Judge of the High Court
- Incumbent
- Assumed office 30 January 2017
- Appointed by: Jacob Zuma
- Division: Limpopo

Personal details
- Born: 17 October 1961 (age 64) KwaThema, Springs Transvaal, South Africa
- Education: Gojela High School
- Alma mater: University of the North University of South Africa

= Violet Semenya =

South African judge (born 1961)

Matsaro Violet Semenya (born 17 October 1961) is a South African judge who has been Deputy Judge President of the Limpopo High Court since July 2021. She was appointed that court as a puisne judge in January 2017. Before joining the judiciary, she was a magistrate in Limpopo between 1991 and 2017.

== Early life and education ==
Semenya was born on 17 October 1961 in KwaThema, a township outside Springs in the former Transvaal. She grew up in Mahwelereng, matriculating at Gojela High School in 1979. She studied law at the University of the North, completing a BJuris in 1985. Later, in 2003, she completed an LLB at the University of South Africa.

== Legal career ==
Shortly after her graduation from the University of the North, Semenya entered legal practice as a state prosecutor in the bantustan government of Lebowa, first at the magistrate's court in Mankweng and then at the magistrate's court in Mahwelereng. In 1991, she was appointed as a magistrate at the district court in Mahwelereng, and in 2003, she was promoted to senior magistrate at the magistrate's court in Seshego. Thereafter she served as regional court magistrate from 2004 until her elevation to the bench in early 2017.
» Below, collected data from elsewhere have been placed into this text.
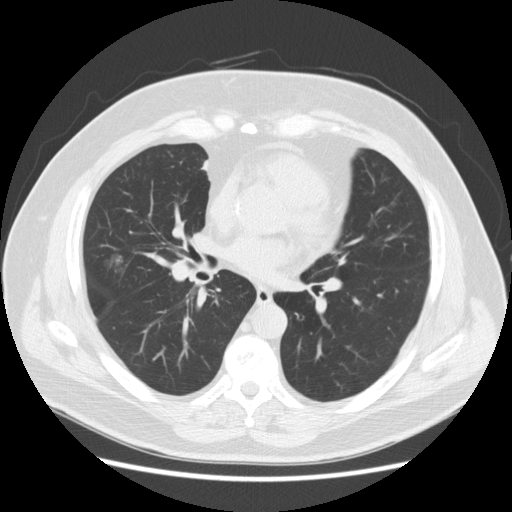
Low-dose screening chest CT, axial slice; baseline screening round; lung window (W 1500 / L -600 HU); 2.5 mm slice thickness; 120 kVp; slice 113 of 213 in the series; 512 × 512 image matrix. Male participant, aged 67 years at enrolment.
• Expert reader's lesion annotation, bounding box [x1, y1, x2, y2] px = [88, 248, 134, 295].
• Screening reader's record for this exam (one nodule recorded; not confirmed to be the boxed lesion): non-calcified nodule or mass ≥4 mm, right middle lobe, 15 × 11 mm, smooth margins, soft tissue attenuation.
• Participant outcome: lung cancer diagnosed 409 days after this screen (after the second annual screen) — adenocarcinoma, NOS, right middle lobe, moderately differentiated (G2), stage IA (AJCC 6th edition), 14 mm at pathology.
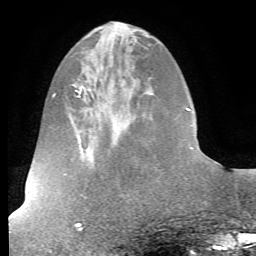
Breast MRI (dynamic contrast-enhanced), one axial slice; slice 21 of 72 in the series (ordered by position); cropped to one breast; dynamic contrast-enhanced series, time point 2 of 7 at this slice position (early post-contrast); 1.5 T; TE 4.2 ms, TR 8.7 ms; 2.2 mm slice thickness; 256 × 256 image matrix, field of view 180 × 180 mm. Female patient.
Structures marked on this image (semi-automatic segmentation, software-assisted and operator-edited):
- enhancing-tissue mask used for the functional tumour volume (all voxels passing the contrast-enhancement thresholds inside the analysis volume; usually the tumour): box from (x=190, y=147) to (x=207, y=158) px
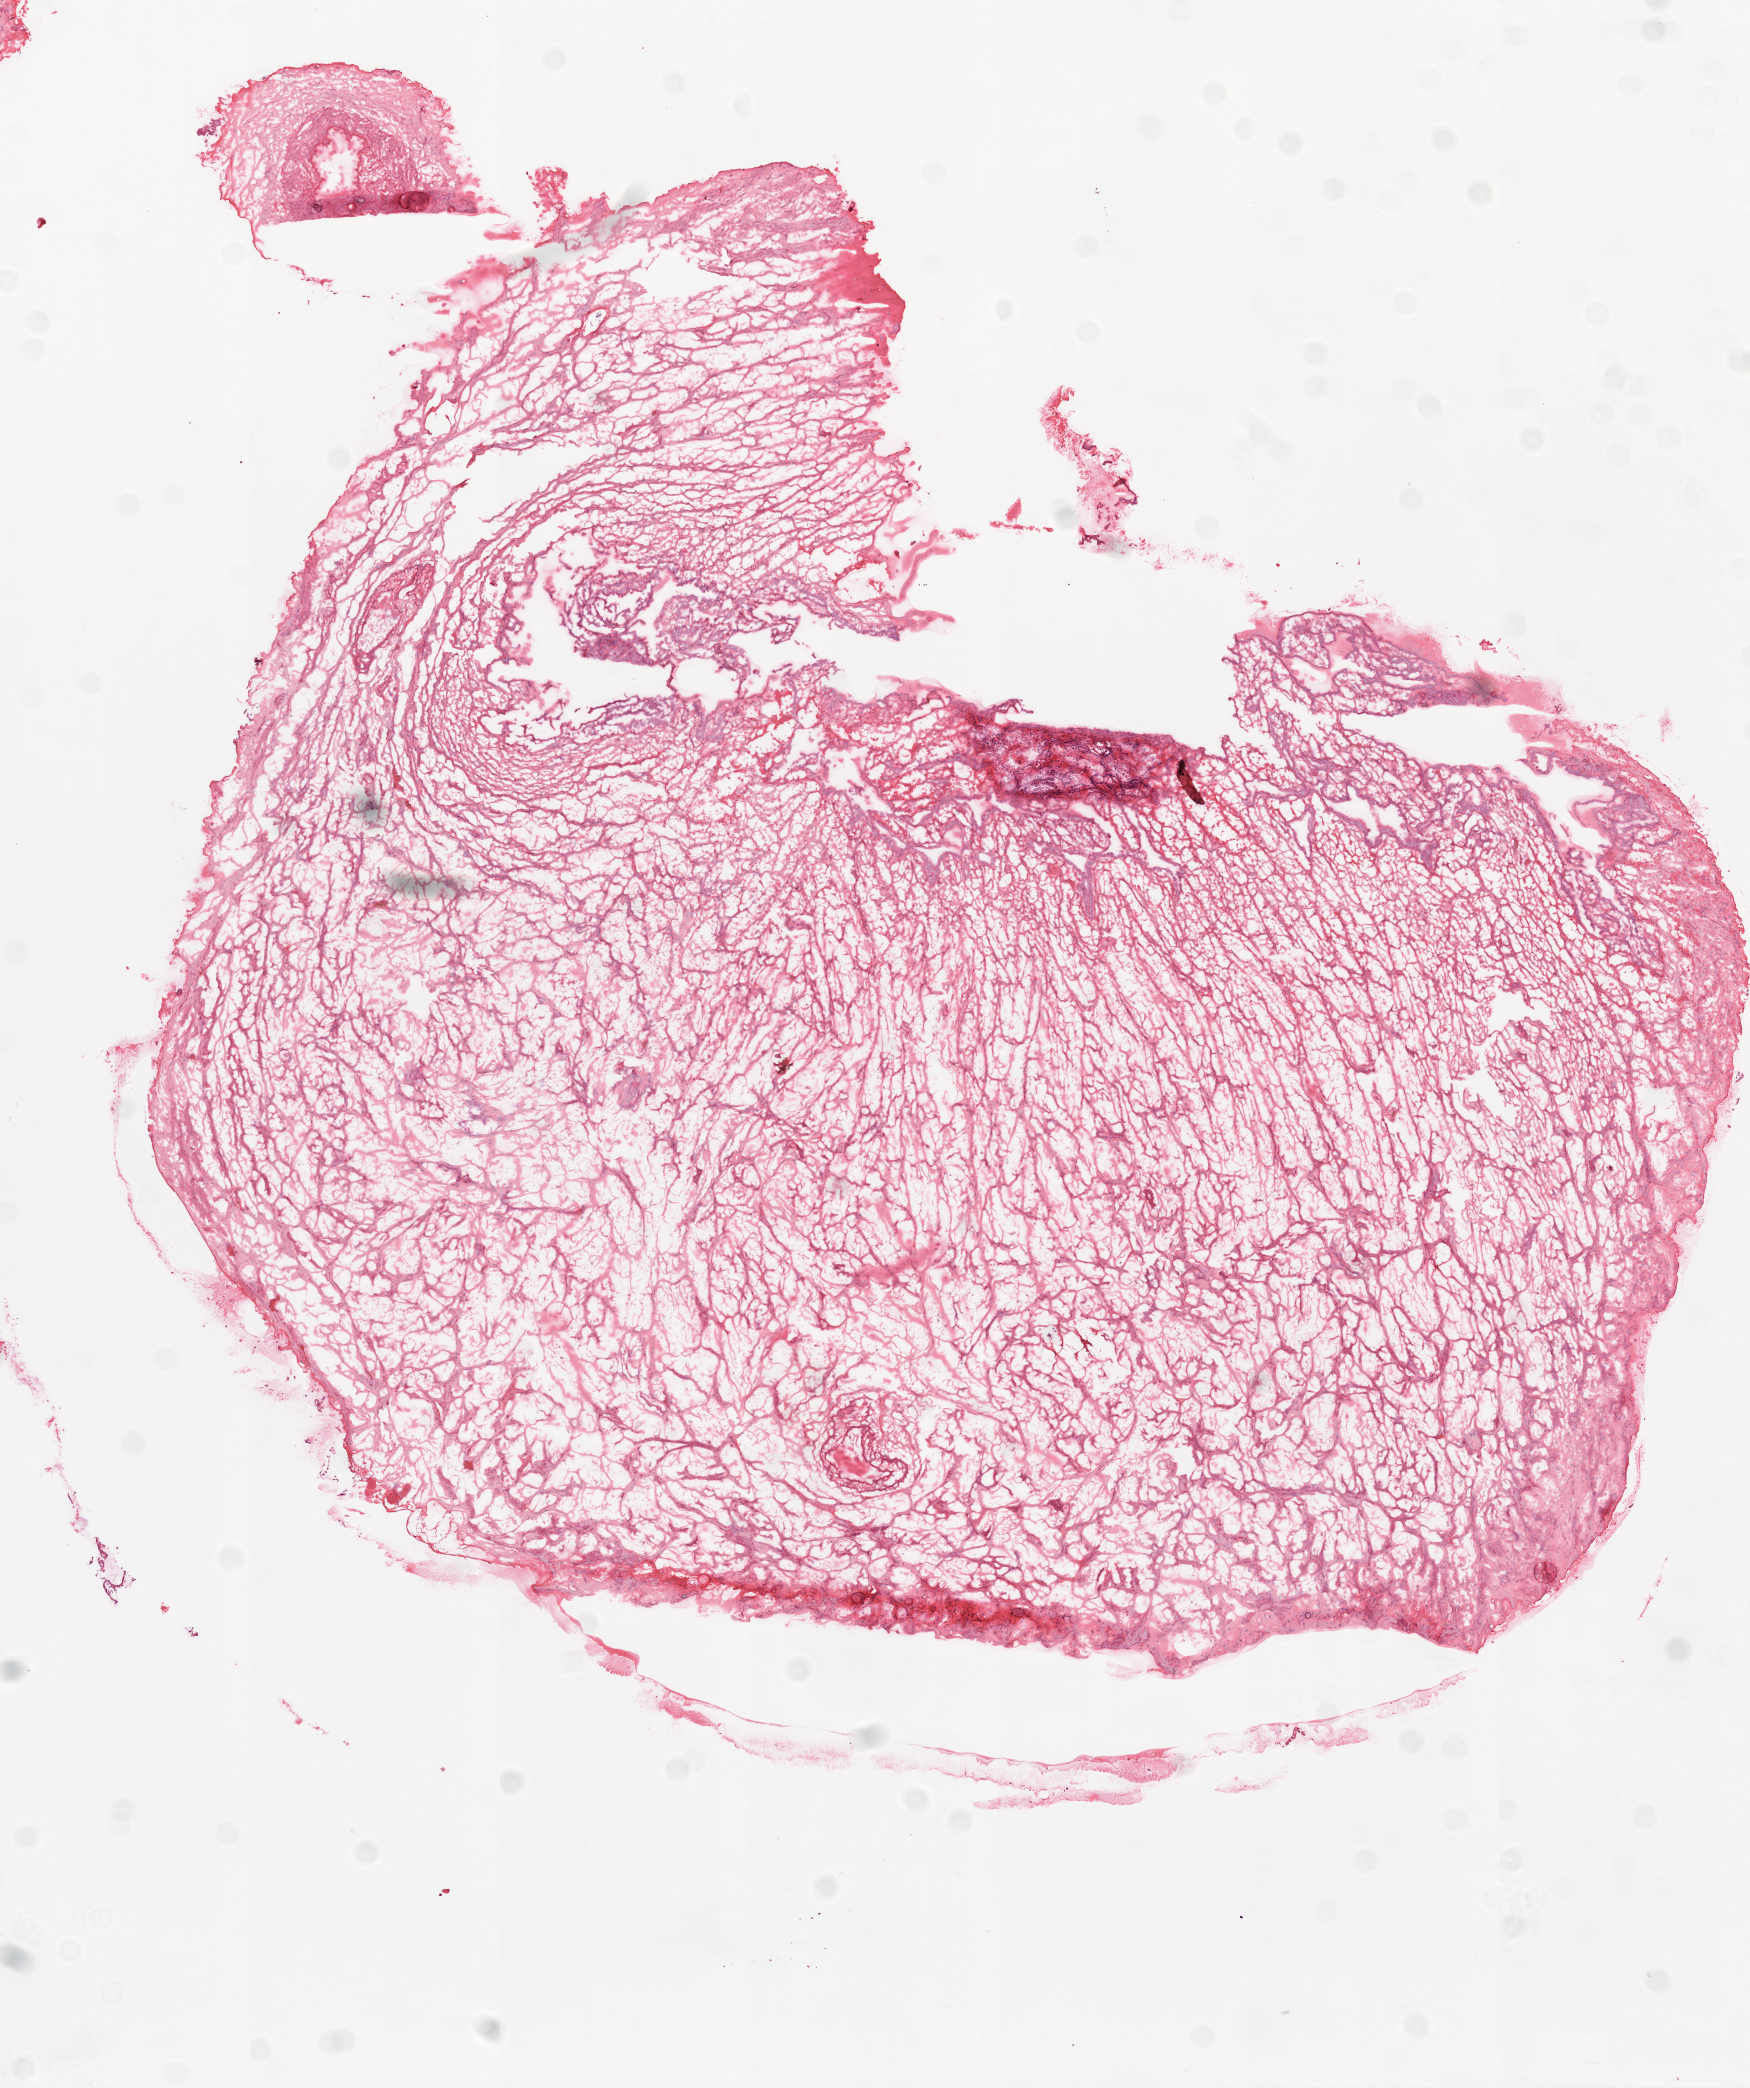
Whole-slide histology image, H&E — shown as a low-resolution overview of the whole scanned area (about 7.0 x 8.4 mm, from a 20x scan); frozen section; ovary, solid tissue normal (non-tumour tissue) sample. Female patient; age at initial diagnosis 55 years.
This section: solid tissue normal sample (biorepository sample class). Patient diagnosis: Serous cystadenocarcinoma, NOS.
In the magistrate's court, Semenya primarily heard criminal law matters. She was also an acting judge in the High Court of South Africa on several occasions, both in the North Gauteng Division and in the Limpopo Division.
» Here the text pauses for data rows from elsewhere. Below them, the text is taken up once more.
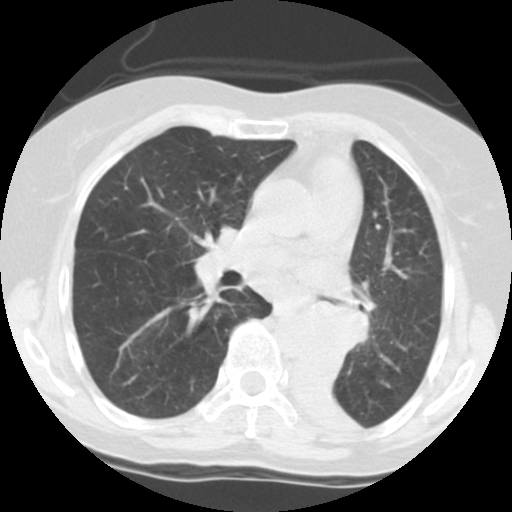
Chest CT (low-dose screening protocol), one axial image. Third screening round (two years after baseline). Lung window (W 1500 / L -600 HU). 140 kVp. 512 × 512 image matrix, field of view 280 × 280 mm. Female participant, aged 56 years at enrolment. Former smoker at enrolment.
- Expert reader's lesion annotation, bounding box [x1, y1, x2, y2] px = [311, 298, 370, 351].
- No non-calcified nodule or mass ≥4 mm was recorded by the screening reader at this exam.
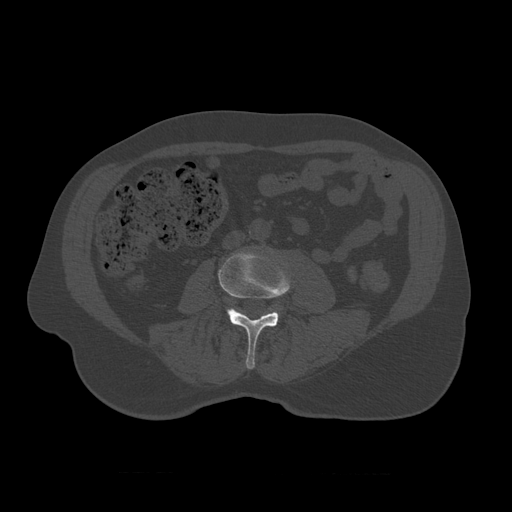
CT including the spine, one axial slice; slice 297 of 450 in the series (ordered by position); reconstruction kernel STANDARD; 120 kVp; bone window (W 1800 / L 400 HU); 512 × 512 image matrix. Patient age 75 years. Case-level facts recorded for this patient, not image findings: primary cancer: prostate.
Annotated regions visible in this slice (semi-automatic segmentation, software-assisted and operator-edited):
- L3 vertebra: box from (x=218, y=251) to (x=292, y=370) px
- L4 vertebra: (x=231, y=307)–(x=282, y=310)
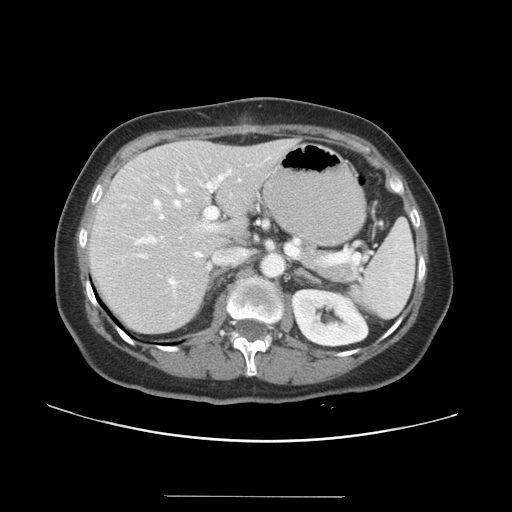
Contrast-enhanced abdominal CT, one axial slice; slice 21 of 34 in the series (ordered by position); reconstruction kernel STANDARD; 120 kVp; intravenous contrast given; soft-tissue window (W 400 / L 40 HU); 5 mm slice thickness; 512 × 512 image matrix, field of view 382 × 382 mm. Case-level facts recorded for this patient, not image findings: patient: male, age 67 years at operation; diagnosis: colorectal cancer liver metastases, imaged before liver resection; multiple liver metastases: yes; largest metastasis: 1.4 cm; disease in both lobes: yes.
Annotated regions visible in this slice (outlined manually by an expert reader):
- hepatic veins: bounding box (x1, y1, x2, y2) in pixels: (147, 180, 245, 290)
- liver: (90, 140, 296, 333)
- planned liver remnant (the part of the liver to remain after resection): (90, 140, 296, 333)
- portal vein (with intrahepatic branches): (136, 171, 360, 264)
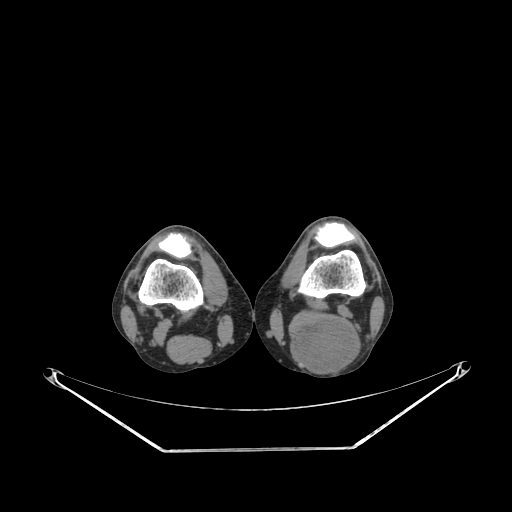
CT of an extremity soft-tissue mass (from a PET/CT study), one axial slice. Slice 186 of 267 in the series (ordered by position). Soft-tissue window (W 400 / L 40 HU). 3.75 mm slice thickness. 512 × 512 image matrix. Male patient. From the clinical record (not read from this slice): histological type: synovial sarcoma; site of the primary tumour: left poplietal fossa.
Outlined on this slice (expert contour drawn on MRI and transferred to this co-registered scan by the dataset authors):
- gross tumour volume (mass): bounding box (x1, y1, x2, y2) in pixels: (290, 315, 362, 373)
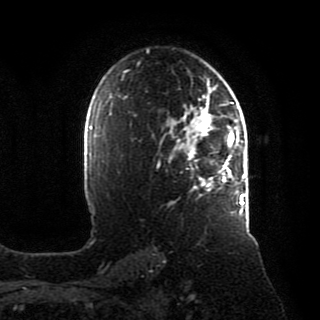
Breast MRI, one axial slice. Position 60 of 80 along the scan axis. Cropped to one breast. Dynamic contrast-enhanced series, time point 2 of 8 at this slice position (early post-contrast). 1.5 T. TE 4.2 ms, TR 7 ms. 320 × 320 image matrix, field of view 231 × 231 mm. Female patient.
Outlined on this slice (semi-automatically segmented with operator editing):
- enhancing-tissue mask used for the functional tumour volume (all voxels passing the contrast-enhancement thresholds inside the analysis volume; usually the tumour): bounding box [x1, y1, x2, y2] px = [174, 88, 246, 215]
== Limpopo High Court: 2017–present ==
In October 2016, Semenya was shortlisted for permanent appointment to the bench of the Limpopo Division. Although much of her interview was consumed by discussion of a lenient sentence she had handed a convicted rapist in the magistrate's court, the Judicial Service Commission recommended her for appointment, alongside Francis Kganyago, and she took office as a judge on 30 January 2017. She was the second female judge to be appointed to the Limpopo Division, and she was the only sitting female judge in the court after Fikile Mokgohloa was elevated.

In 2019, Semenya heard a traditional leadership dispute between the Thobejane family and the Limpopo Premier, which she dismissed after reversing herself on a point of non-joinder which she had formerly denied. The following year, the Supreme Court of Appeal upheld a decision against her judgement in Thobejane and Others v Premier of the Limpopo Province and Another, and the appellate judgment was highly critical of Semenya's handling of the matter.
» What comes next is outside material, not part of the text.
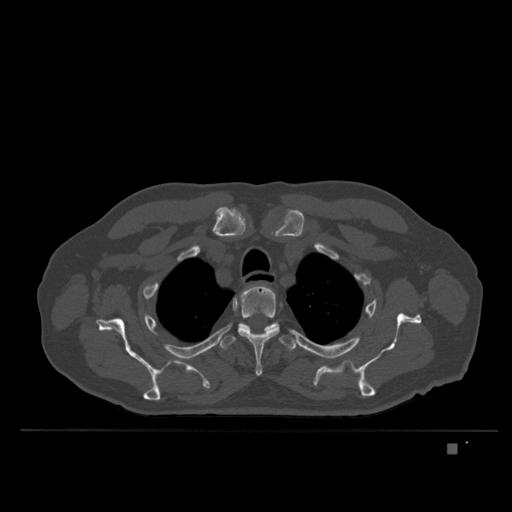
CT including the spine, one axial slice; slice 298 of 435 in the series (ordered by position); bone window (W 1800 / L 400 HU); 1.5 mm slice thickness; 512 × 512 image matrix. Patient: male, 73 years. From the clinical record (not read from this slice): primary cancer: skin.
Structures marked on this image (semi-automatically segmented with operator editing):
- T2 vertebra: box from (x=242, y=290) to (x=244, y=293) px
- T3 vertebra: (x=237, y=284)–(x=280, y=376)
- T4 vertebra: (x=219, y=324)–(x=297, y=351)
=== Deputy judge presidency ===
In February 2021, the Judicial Service Commission announced that Semenya was one of three candidates who had been shortlisted for possible appointment to succeed Mokgohloa as Deputy Judge President of the Limpopo Division. The other candidates were Thifhelimbilu Phanuel Mudau and George Phatudi. Following interviews in April, the Judicial Service Commission recommended Semenya for the post, and President Cyril Ramaphosa confirmed her appointment with effect from 1 July 2021.

== Personal life ==
She has three adult children and is Christian.